25 Eylül 2013 Çarşamba
Ya Kötü Anne Olursam
Bizim araban böyle kelebekeler çıkmıyordu.
Dün Ecem doğduğundan beri en zor günlerimden berini yaşadım. Annemle hep hayalimizdi. Eylülde İzmir'e gelecek, kızı arabasına koyacağız oooo durmadan gezeceğiz. İlk gezmemizi uygulayalım dedik dün. Ecem uyudu, uyandı, karnını doyurdum. Koyduk arabasına. Göztepe'ye doğru yola çıktık.
İlk 10 dakika sorun yoktu. Biraz esmeye başladı. Birde biz puset arabasını kullanıyoruz. Araba koltuğunda durmadığından ona geçtik.Dışarı bakıyor ya yüzü "Hadi çocuk üşümesin ceketini giydirelim" dedik. Aman seninki başladı ağlamaya. Ceketini giymeyecekmiş. Sıkıntılı hatun. Sıcak geldi galiba söyleniyor. Hemde ne söylenmek. IIGGGIIGGIIGGGIIGGAAOOOUUAAOOO! Diye bağırmaya başladı. Çıkarttım ceketini.

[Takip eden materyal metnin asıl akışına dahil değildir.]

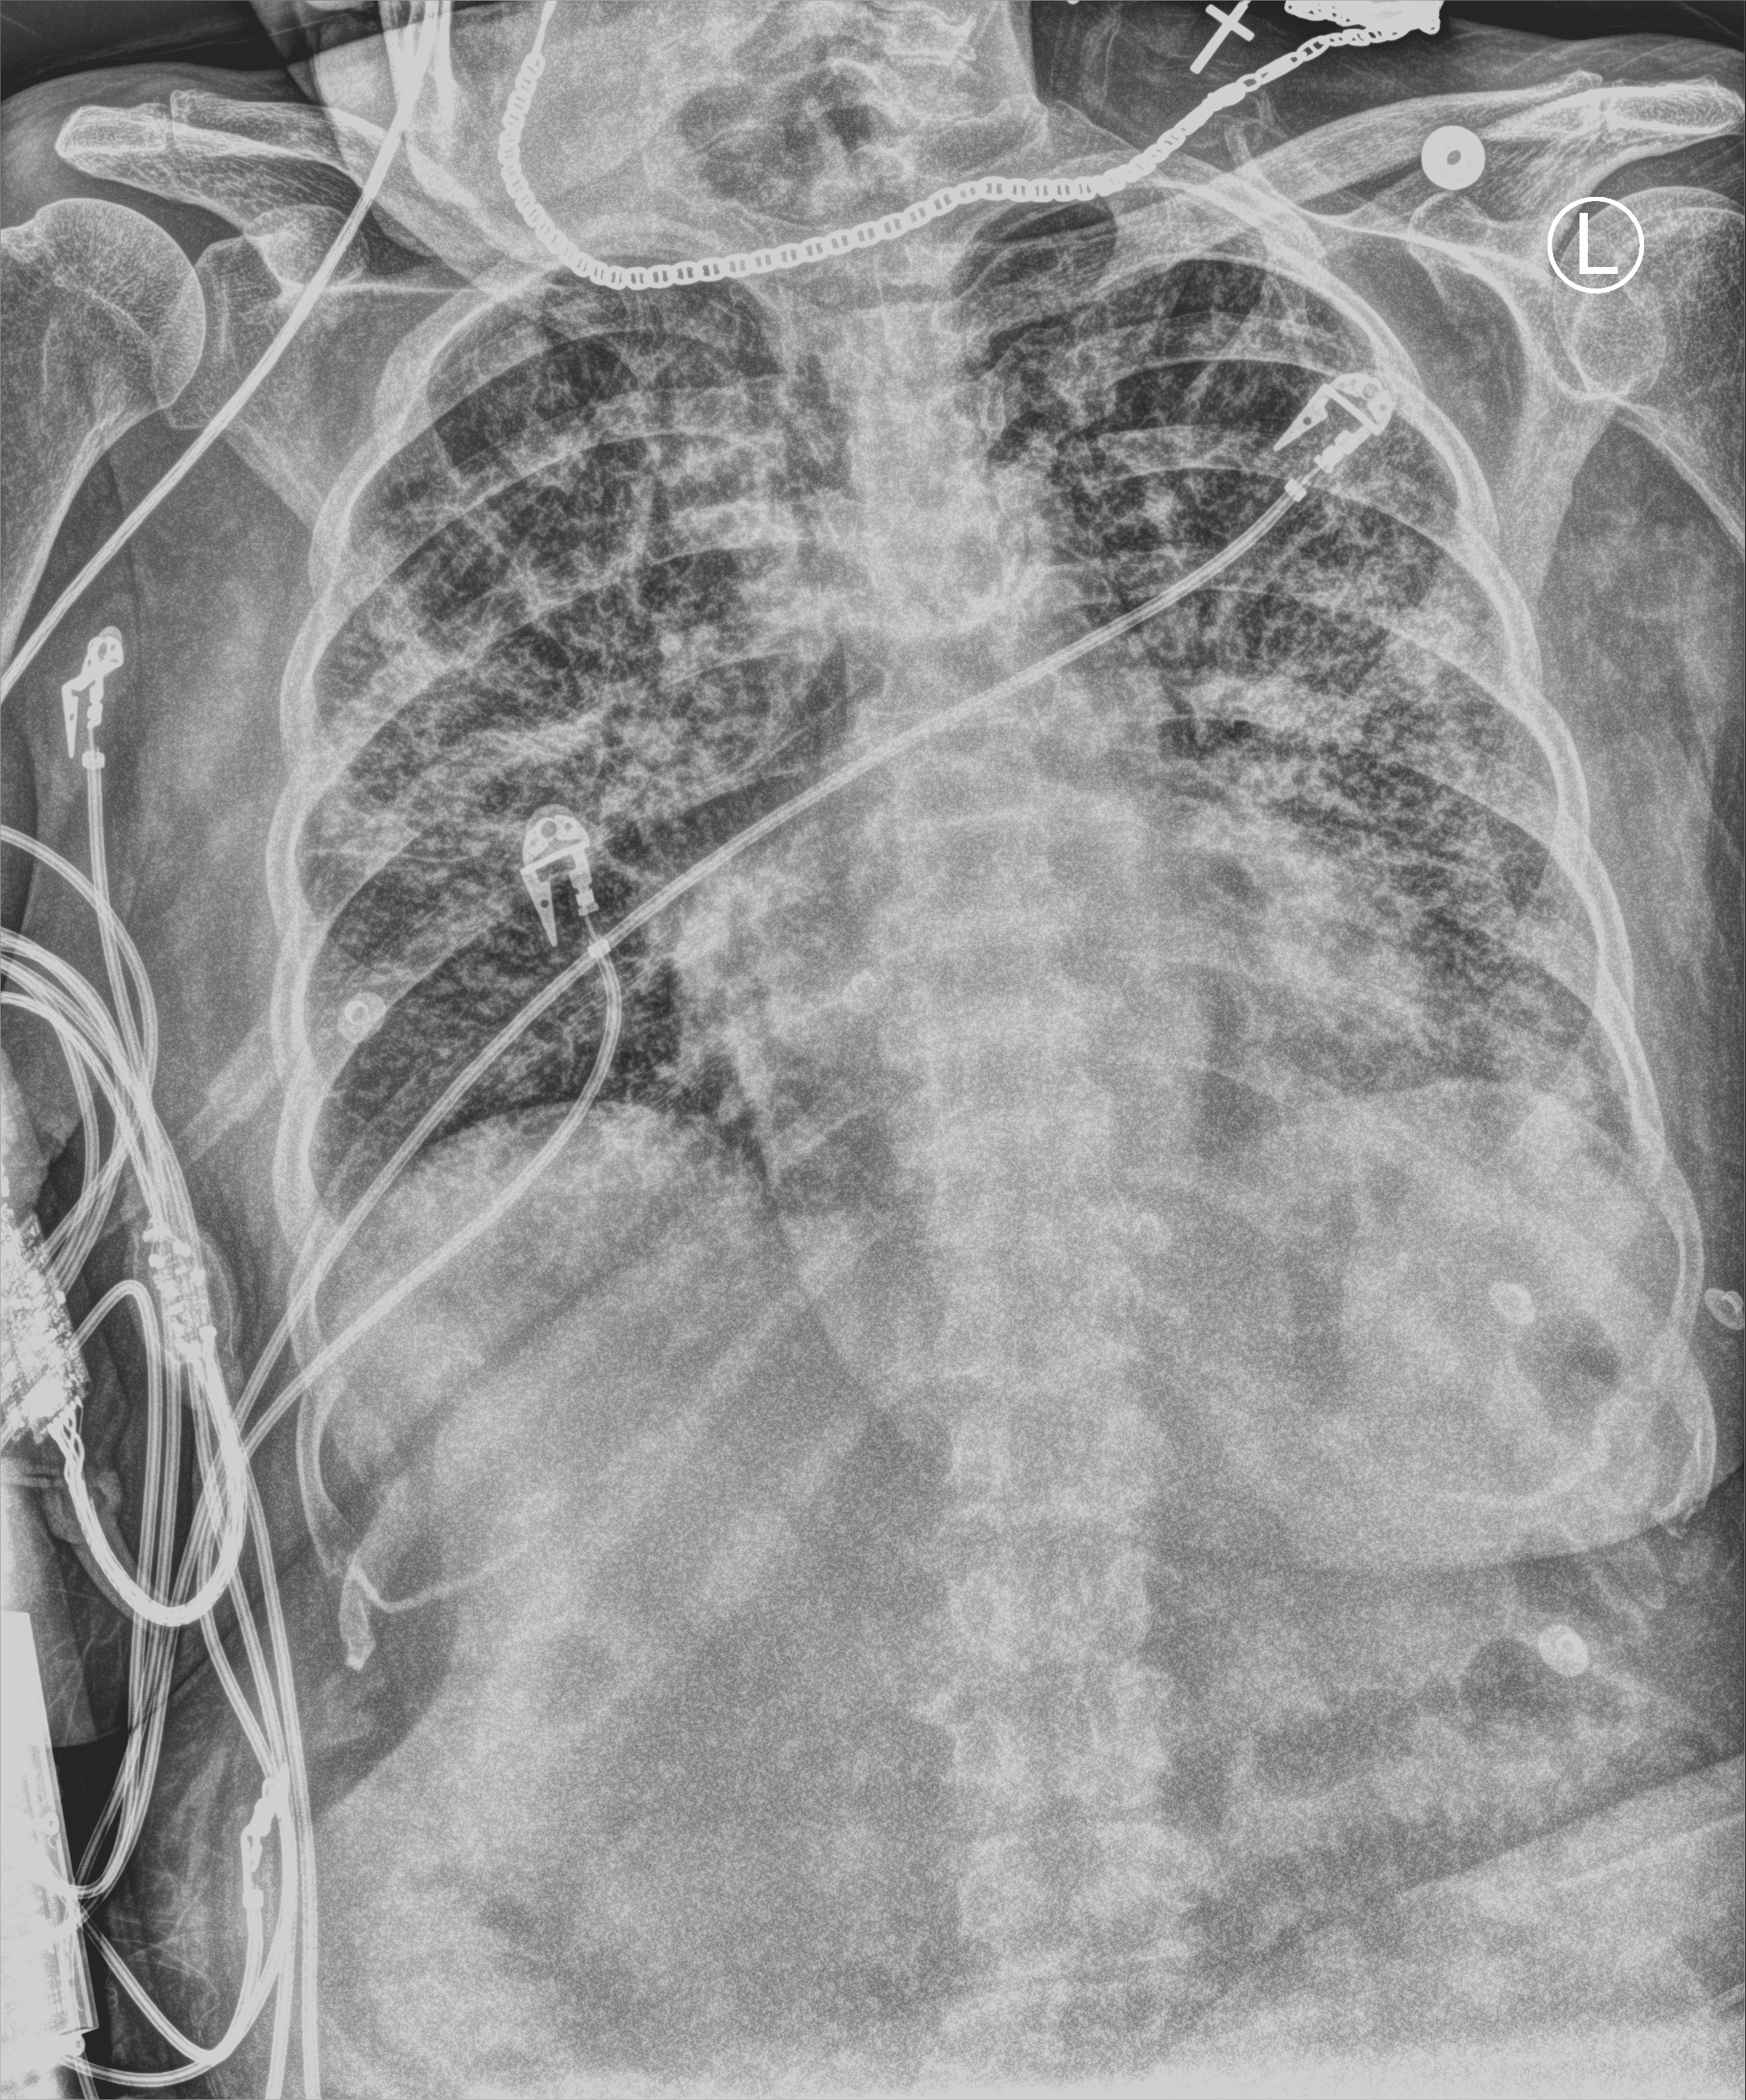
Bedside chest radiograph (computed radiography), anteroposterior (AP) projection. Female patient hospitalised with COVID-19, age 75–90 years.
From the hospital-stay record, not from the radiograph (when in the stay this image was taken is not recorded): admitted to intensive care during this hospital stay: no.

Ceketi 10 dakika kaldı kalmadı üstünde. Durmuyor. Pusette dönmeye çalışıyor. Yürüyoruz sanki bütün sokaktakiler bize bakıyormuş gibi gelmeye başladı. İçlerinden "İki kadın bi çocuğa bakamıyorlar" diyorlar. Stress oldum.
Yakında bir Burger King vardı oraya oturduk. Emer belki uyur diye düşünüyoruz. Emmiyor arabada durmuyor. Biz yemek yerken bizi bir izleyeyişi var. Açmış gibi bakıyor bizim yüzümüze. O bakışlarına bizi bir aldı gülmek. Gözlerimden yaşlar geliyor. Sinirlerim bozuldu gülerim de ben.Eline verdim patatesleri koydukları keseyi. Resmen yiyor, yalıyor. Çok hoşuna gitti. Biraz sakinleyince çıktık biz yine yola. 10 adım atmadık başladı yine söylenmeye. Ne olur ne olmaz diye ben kanguruyu da yanıma almıştım. Kanguruya koyduk orada da durmuyor. İlk defa kanguruda durmadı.
Neyse ben kafamı uzaklaştırmaya çalışıyorum kızdan. Mağazalara bakıyorum falan. Çocuk huysuz. Sakinleştirmeye çalışıyorum kendimi. "Herkesin başına gelir bu. Bir senin çocuğun değil sokakta ağlayan" diyorum kendi kendime. Başka bebek arabalarına bakıyorum. Hiç birinin bebeği ağlamıyor. Ya uyuyorlar yada bakınıyorlar.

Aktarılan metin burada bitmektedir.